Confluent normal HUVEC and siRNA (VEGF and Ang‐1) transfected HUVEC's were treated with different concentration of Filagra (100 nM, 10 μM and 20 μM) for tube formation. Recent report from our laboratory demonstrated Filagra‐mediated expression of VEGF and Ang specific receptors such as kinase insert domain receptor (KDR), Tie‐1 and Tie‐2 15 Therefore based on the pre‐existing data, we hypothesized that administration of Filagra might induce myocardial angiogenesis through the stimulation of angiogenic factor/factors such as Trx‐1, HO‐1, VEGF/Ang‐1 in the setting of acute ischaemia reperfusion model. Our prior studies have demonstrated that human coronary arteriolar endothelial cells (HCAEC) exposed to Filagra (20 μM) significantly induce tubular morphogenesis with the induction of thioredoxin‐1 (Trx‐1, a redox molecule and plays an important role in angiogenesis), hemeoxygenase‐1(HO‐1) and VEGF 15.
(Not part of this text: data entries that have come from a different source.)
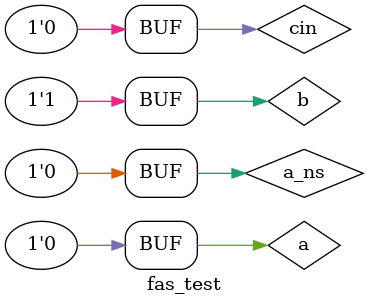
<source format=sv>
module fas_test;

// Put your code here
// ------------------
logic a_ns, a, b, cin;
logic cout,s;

initial
begin
a_ns=1;
a=0;
b=1;
cin=0;
#100
a_ns=0;
end

fas fas_inst(.a(a),.b(b),.cin(cin),.a_ns(a_ns),.cout(cout),.s(s));

// End of your code

endmodule

</source>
fildena 100mg in animals show that Filagra has a preconditioning‐like cardioprotective effect against ischaemia‐reperfusion injury in the intact myocardium 1 - 4 Filagra induces powerful cardioprotective effect via opening of mitochondrial KATP channel that helps to trigger the dilation of peripheral and coronary resistance arterioles. This report documents the results of animal studies that evaluated the ability of Filagra, a highly selective inhibitor of phospho diesterase 5 (PDE‐5) that recently has received considerable attention with respect to its cardioprotective and angiogenic potential, induce angiogenesis in myocardial infarction model. As an alternative to these techniques, recent attention has been directed toward harnessing the body's ability to generate new blood vessels (natural angiogenesis).